There were certainly many of those nights when I did not care to be woke. By the end of the day I ached all over from tending that pile. Head aching from the sun, back aching from crouching, arms aching from the hauling: dung buckets, rumen buckets, hay, and straw. Raking it and raking it. Last thing I wanted sometimes was to be shook awake, feel all the ache of my body again while Castle whispered me words. His wide white eyes hovering in the dark above me were unwelcome as searchlights, sometimes, and I’d complain bitterly, whisper hotly at him to leave me be.
“Listen, honey,” he would say when I moaned. Never getting cross. Never even the littlest bit. Only one of us I knew who never did. “Listen, love. Deep nighttime is the only time we got. This is our opportunity.”
“Our opportunity.” My tongue was thick with exhaustion.
“That’s right. We crazy we don’t take it.”
“What about all these, then?” I blinked, gummy-eyed in my tiredness, looked around the room at the other ones.
“What about ’em?”
“They crazy?”
“No, no.” He wouldn’t ever say that. He would never talk down on any man. “They just—my love, you know, they not us.”
That always got me. It was nice to be us. I’d ease myself up on my aching elbow, blink furious till I came full awake, and listen to my good, good brother talk.
I was six months on the pile, a year, maybe, when I saw a pale gleam of yellow in there. You would see things, of course, in the pile. A lot of times. Cows’ll eat things, or goats will, and it’ll pass right in and through and they’ll never know. Stones; glass; once, I swear, a bedspring. Now this, though, now this, peeking and winking out from the pile, in among all the mud browns and dull vegetable reds: a tiny plastic sheath, smaller than a thumb and bright yellow like a bird’s beak. I nearly didn’t see it, but then I did, and it called to me and I lifted it and felt there was something inside.
I popped it out. A single piece of paper, folded and folded and folded again until it was a tiny hard rock. I hunched in the shadow of the pile, crouched like a goblin and unfolded the paper.
There were no words on it, only pictures, black figures with their hands raised in fists, tugging apart their chains. Black figures seizing guns from white figures, white figures with their heads cut off, perfect black teardrops of blood spurting up out of their necks. I couldn’t read the words, only the punctuation: a big red exclamation point. Exclamation points were on signs all over Bell’s Farm: don’t go in there, must wear masks in here, only overseers and staff may pass. I knew what exclamation points meant, and I knew about blood, and I did not know what the paper meant, but I stared at it and felt from it a queer power, a sparkling panic passing over me, like something melting.

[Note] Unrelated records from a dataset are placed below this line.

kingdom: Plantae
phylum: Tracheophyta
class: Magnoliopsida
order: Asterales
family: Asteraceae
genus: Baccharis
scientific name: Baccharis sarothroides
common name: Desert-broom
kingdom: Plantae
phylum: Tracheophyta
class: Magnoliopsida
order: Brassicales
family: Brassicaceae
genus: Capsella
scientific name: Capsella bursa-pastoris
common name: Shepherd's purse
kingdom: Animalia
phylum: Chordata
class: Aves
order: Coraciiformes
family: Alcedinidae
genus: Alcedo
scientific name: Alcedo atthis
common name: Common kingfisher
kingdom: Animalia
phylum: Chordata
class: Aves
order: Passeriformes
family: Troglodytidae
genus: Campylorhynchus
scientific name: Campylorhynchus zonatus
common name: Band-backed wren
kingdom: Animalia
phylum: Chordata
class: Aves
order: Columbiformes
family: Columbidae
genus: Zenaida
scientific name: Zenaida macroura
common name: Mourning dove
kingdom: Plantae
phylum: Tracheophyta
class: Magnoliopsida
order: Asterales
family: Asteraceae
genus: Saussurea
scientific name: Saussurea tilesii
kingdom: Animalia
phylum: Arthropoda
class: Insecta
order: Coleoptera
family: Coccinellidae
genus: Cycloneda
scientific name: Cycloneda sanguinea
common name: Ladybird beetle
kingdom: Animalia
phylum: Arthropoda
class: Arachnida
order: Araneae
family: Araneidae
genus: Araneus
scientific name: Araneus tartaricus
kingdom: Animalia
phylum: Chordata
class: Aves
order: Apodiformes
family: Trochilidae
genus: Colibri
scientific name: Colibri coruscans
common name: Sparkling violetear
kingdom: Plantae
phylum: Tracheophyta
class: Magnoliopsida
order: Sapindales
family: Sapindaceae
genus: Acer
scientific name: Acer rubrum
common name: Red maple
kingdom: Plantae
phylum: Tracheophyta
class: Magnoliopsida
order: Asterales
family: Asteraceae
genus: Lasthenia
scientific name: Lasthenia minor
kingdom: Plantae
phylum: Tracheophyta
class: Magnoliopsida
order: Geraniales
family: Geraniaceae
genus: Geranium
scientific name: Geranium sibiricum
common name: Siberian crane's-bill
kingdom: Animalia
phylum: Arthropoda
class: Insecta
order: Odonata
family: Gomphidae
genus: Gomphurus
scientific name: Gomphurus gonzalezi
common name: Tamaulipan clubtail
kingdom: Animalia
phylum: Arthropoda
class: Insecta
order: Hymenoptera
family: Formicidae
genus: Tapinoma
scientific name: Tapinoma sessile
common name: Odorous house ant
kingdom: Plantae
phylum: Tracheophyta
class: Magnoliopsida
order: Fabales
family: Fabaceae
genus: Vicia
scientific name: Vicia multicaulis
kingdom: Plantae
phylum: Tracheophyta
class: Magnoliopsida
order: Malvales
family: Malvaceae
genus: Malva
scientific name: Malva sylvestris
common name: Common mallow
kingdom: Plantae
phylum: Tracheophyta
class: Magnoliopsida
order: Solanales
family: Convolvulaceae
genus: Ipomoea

I folded it back up carefully, jammed it back into the balloon how it had been, hid it in my cuff, and hurried back to my labor, busied my fingers and bent my back for the rest of the day. Someone fed that balloon to one of our cows. Someone did it on purpose. I was stunned by that purposefulness. I carried the paper in my cuff all day and brought it to Castle, and I gasped with grief later on, in the johns, when he told me he’d destroyed it.